23. Ibu untuk Cia

58 3 0
                                    

Allo guys!

Have fun and happy reading!

.
.
.

Udara terasa segar, sudah lama Dira tidak menghirup udara sesegar ini. Wanita itu tersenyum seraya menutup matanya dan membuka tangannya. Dira membiarkan hembusan angin menembus tubuhnya.

Tidak ada tempat lain di rumah sakit Gyada yang lebih menenangkan selain temannya. Bertahun-tahun Dira dirawat untuk menyembuhkan mentalnya di rumah sakit jiwa itu.

Taman yang dimiliki rumah sakit selalu berhasil membuat Dira tenang. Apalagi kesehatannya mulai membaik sekarang. Jika dipersentasikan, mungkin kesehatan Dira sudah sampai pada angka 80% kesembuhan.

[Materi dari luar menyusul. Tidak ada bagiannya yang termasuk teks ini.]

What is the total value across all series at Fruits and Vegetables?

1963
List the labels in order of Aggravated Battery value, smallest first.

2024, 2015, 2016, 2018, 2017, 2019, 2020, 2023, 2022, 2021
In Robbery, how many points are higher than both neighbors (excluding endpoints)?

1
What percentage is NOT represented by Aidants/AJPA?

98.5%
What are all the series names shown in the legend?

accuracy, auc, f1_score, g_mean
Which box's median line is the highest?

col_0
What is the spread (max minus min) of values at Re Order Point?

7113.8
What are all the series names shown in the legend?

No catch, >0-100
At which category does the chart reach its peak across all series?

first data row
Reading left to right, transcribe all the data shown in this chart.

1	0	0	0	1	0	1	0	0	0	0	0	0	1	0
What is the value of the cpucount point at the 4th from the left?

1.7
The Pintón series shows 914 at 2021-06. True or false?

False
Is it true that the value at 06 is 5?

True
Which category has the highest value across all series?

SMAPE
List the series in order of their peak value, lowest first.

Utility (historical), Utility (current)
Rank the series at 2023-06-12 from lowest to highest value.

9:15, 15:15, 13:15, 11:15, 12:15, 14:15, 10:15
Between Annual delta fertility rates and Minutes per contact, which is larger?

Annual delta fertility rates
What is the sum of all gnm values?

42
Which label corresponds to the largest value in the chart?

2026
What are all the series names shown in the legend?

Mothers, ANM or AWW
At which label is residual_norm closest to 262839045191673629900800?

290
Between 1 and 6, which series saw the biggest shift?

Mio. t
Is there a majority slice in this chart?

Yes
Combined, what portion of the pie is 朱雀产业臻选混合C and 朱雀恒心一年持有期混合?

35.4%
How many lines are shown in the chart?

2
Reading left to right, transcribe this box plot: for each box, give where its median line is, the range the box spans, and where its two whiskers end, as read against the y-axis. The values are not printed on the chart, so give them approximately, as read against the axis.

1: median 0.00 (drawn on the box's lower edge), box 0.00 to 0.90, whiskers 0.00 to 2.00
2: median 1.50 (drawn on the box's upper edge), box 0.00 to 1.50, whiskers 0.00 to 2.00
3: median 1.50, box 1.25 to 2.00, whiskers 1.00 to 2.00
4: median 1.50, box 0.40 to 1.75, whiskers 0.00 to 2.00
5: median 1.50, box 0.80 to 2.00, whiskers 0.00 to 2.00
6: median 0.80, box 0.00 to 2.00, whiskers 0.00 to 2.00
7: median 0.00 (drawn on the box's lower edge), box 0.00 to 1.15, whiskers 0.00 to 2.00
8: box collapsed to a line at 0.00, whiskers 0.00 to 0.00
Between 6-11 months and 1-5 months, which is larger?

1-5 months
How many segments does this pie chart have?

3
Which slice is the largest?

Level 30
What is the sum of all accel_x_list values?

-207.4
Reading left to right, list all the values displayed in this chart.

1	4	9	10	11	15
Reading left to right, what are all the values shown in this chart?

Dokter mengatakan, mungkin hanya tinggal beberapa bulan saja Dira dirawat jika ia terus mengalami peningkatan seperti ini. Meski ia nanti akan sembuh total, tetap saja mental Dira akan berbeda dengan orang normal.

“Kak Dira,” panggil Arya yang datang untuk menemui kakaknya.

Saat mendengar suara adiknya itu, Dira langsung membuka matanya. Ia melihat sosok Arya yang tersenyum ke arahnya.

“Arya!“ teriak Dira dengan semangat, “Sini!”

Arya berjalan menghampiri Dira. Rasanya seperti mimpi melihat Dira yang memanggilnya seperti orang normal. Sudah lama Arya mengharapkan kesembuhan Dira. Beruntung Ranendra datang dan membantunya untuk penyembuhan sang kakak.

“Kak Dira ngapain?” tanya Arya. Ia mengikatkan rambut Dira yang berterbangan karena terpaan angin.

“Arya, kamu datang sendiri?” tanya Dira, ia tidak menjawab pertanyaan Arya sebelumnya.

Arya mengangguk kaku, “Iya, kenapa, Kak?”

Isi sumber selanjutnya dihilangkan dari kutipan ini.